I truly believe that most Christians want to live a life that glorifies God. And if that’s you, the answer is simple: treasure God supremely so that you can love your neighbor rightly because “love is the overflow of joy in God that gladly meets the needs of other people.”
Here is the beauty of the 2 greatest commandments.
If we love God supremely, we will not be tempted to ignore sin or re-cast it in ontological categories that are at odds with God’s revealed Word.
If we love God supremely, we will not be tempted to elevate politics over personal relationships.
If we love God supremely, we will not be repulsed by our neighbors current state. Because, Our delight in God will constantly remind us that even though we were unlovable wretches, justly doomed to eternal punishment for our willful rebellion against God; God poured out his love on us by sending his precious Son Jesus Christ to die for our sin so that we might be forgiven and find eternal joy through faith in him.

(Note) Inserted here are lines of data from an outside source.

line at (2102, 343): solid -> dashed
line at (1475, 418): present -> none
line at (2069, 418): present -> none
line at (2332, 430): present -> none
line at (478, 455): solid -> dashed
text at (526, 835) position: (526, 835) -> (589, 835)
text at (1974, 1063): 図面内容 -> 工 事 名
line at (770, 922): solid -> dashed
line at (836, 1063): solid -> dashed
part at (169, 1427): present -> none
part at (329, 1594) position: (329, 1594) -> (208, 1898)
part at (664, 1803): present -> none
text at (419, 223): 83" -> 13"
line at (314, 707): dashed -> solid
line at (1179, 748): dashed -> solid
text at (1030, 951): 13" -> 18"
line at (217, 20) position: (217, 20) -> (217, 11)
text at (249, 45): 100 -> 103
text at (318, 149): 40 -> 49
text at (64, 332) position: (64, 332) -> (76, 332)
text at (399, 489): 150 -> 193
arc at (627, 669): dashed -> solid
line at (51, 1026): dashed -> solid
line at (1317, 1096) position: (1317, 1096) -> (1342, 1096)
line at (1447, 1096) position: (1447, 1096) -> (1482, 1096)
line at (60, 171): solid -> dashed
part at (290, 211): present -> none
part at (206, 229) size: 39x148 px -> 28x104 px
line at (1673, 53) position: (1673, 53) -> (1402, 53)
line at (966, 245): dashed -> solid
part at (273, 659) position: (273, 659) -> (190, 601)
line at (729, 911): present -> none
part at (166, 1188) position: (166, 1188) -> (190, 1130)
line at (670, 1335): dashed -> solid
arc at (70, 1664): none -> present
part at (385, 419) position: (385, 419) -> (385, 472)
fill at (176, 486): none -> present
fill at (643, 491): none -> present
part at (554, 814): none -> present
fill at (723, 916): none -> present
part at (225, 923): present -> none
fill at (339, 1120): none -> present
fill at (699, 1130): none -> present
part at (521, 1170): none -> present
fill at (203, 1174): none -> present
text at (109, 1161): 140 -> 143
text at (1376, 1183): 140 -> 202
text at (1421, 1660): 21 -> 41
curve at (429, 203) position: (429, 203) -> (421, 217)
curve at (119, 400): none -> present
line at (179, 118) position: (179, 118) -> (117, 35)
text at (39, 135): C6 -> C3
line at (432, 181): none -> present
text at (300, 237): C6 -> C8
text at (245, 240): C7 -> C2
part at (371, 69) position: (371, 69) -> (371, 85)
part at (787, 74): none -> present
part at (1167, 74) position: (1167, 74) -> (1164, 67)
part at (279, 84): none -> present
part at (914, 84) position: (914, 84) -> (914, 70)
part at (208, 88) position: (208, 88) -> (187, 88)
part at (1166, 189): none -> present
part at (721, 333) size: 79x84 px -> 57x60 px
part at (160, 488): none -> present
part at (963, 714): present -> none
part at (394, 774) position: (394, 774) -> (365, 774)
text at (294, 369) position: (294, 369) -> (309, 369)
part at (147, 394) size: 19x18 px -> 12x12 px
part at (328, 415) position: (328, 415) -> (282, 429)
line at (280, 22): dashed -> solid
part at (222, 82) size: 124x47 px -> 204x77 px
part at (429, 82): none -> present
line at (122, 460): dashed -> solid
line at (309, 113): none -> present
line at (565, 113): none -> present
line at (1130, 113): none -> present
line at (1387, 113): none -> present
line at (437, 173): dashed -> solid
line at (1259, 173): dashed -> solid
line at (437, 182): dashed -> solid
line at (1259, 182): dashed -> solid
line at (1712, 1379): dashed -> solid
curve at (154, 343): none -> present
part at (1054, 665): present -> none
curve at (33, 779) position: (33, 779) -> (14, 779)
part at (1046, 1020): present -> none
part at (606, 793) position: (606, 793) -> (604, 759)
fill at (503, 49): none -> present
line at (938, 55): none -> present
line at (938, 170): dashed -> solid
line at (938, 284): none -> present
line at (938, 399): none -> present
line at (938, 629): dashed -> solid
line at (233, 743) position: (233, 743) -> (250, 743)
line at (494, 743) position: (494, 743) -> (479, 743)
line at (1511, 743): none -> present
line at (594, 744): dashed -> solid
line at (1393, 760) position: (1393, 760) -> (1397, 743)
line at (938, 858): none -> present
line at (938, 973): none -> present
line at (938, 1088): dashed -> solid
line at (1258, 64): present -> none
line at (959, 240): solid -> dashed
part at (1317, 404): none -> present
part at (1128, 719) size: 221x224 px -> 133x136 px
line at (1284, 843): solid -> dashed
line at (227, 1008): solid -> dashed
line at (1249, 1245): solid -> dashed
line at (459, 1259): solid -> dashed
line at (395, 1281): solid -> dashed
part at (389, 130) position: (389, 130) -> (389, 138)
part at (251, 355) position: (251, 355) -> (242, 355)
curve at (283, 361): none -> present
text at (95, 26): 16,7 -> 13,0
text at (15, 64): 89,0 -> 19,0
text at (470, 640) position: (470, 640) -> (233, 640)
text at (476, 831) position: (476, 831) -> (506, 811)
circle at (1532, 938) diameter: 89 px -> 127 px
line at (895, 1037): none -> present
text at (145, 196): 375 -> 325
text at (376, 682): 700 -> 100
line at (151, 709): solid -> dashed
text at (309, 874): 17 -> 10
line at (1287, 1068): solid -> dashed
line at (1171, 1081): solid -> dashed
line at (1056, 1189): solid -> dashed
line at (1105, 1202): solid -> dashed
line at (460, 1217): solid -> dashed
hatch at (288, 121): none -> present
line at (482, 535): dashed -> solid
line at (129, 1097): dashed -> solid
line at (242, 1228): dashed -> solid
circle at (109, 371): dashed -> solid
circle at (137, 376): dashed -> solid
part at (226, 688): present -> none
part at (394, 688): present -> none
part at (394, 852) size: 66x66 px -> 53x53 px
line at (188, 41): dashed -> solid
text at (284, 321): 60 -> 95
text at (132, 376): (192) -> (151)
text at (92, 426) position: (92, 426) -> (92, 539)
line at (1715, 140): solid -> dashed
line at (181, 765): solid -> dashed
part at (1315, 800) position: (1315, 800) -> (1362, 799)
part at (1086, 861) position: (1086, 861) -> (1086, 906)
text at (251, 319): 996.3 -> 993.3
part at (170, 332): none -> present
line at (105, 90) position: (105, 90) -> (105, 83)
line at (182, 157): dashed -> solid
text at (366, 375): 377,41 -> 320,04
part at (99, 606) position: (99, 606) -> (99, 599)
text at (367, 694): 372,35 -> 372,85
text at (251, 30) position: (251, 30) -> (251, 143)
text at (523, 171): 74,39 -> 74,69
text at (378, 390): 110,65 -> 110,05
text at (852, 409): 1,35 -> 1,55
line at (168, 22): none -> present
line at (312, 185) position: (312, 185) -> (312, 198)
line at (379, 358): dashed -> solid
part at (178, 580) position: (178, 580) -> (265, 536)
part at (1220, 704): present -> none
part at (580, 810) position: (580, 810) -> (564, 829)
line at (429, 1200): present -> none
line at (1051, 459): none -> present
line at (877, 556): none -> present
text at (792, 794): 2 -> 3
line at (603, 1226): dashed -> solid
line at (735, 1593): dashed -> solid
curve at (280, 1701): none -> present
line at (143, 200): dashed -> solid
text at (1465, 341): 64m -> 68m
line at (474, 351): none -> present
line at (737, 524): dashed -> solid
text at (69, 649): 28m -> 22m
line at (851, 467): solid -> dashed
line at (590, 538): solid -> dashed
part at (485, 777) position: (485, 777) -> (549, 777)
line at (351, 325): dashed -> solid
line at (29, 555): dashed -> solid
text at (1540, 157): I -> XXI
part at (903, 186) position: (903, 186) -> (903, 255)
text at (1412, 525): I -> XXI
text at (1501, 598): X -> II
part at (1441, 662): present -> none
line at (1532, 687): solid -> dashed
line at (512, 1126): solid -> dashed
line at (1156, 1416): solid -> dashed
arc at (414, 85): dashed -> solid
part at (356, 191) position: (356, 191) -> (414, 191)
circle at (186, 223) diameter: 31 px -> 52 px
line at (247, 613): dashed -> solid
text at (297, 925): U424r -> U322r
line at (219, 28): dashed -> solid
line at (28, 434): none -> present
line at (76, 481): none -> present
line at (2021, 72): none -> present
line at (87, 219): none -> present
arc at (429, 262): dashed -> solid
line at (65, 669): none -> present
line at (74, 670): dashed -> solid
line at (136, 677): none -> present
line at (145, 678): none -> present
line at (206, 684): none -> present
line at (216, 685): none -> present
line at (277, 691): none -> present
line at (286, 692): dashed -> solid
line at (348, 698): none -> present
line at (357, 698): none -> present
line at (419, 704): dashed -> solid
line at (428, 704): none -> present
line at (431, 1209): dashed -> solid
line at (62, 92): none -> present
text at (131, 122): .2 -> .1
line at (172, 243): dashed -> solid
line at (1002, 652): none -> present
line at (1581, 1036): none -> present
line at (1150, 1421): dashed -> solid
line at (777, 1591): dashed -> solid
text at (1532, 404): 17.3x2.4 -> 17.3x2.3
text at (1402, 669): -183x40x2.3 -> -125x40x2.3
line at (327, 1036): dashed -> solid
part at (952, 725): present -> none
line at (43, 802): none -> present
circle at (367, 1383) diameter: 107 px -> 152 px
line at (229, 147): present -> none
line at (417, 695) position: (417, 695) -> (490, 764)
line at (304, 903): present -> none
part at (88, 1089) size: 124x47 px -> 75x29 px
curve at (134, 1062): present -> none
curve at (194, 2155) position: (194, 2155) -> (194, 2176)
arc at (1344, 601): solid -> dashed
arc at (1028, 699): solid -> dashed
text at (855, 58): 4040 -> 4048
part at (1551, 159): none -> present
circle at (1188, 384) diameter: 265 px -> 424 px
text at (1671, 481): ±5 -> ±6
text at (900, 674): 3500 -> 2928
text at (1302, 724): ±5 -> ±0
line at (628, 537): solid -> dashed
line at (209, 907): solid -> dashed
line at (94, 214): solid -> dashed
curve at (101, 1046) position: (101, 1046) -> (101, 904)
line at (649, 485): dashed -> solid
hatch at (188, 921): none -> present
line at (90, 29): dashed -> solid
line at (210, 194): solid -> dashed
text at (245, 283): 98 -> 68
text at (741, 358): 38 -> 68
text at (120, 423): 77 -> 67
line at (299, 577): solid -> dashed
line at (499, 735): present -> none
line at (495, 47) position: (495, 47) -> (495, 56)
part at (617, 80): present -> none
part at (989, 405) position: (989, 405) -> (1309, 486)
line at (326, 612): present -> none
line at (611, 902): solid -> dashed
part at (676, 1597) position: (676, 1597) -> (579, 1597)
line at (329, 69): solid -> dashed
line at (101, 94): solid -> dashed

In other words, if we love God supremely we will understand that our neighbor’s and our nation’s greatest need is found in a blood stained cross and an empty tomb.
James R Edwards, The Gospel According to Mark, The Pillar New Testament Commentary (Grand Rapids: Eerdmans, 2002), 205.
Walter Bauer et al.,A Greek English Lexicon of the New Testament and Other Early Christian Literature, 3rd ed. (University of Chicago Press, 2000), 1038.
Edwards, The Gospel According to Mark, 209–10.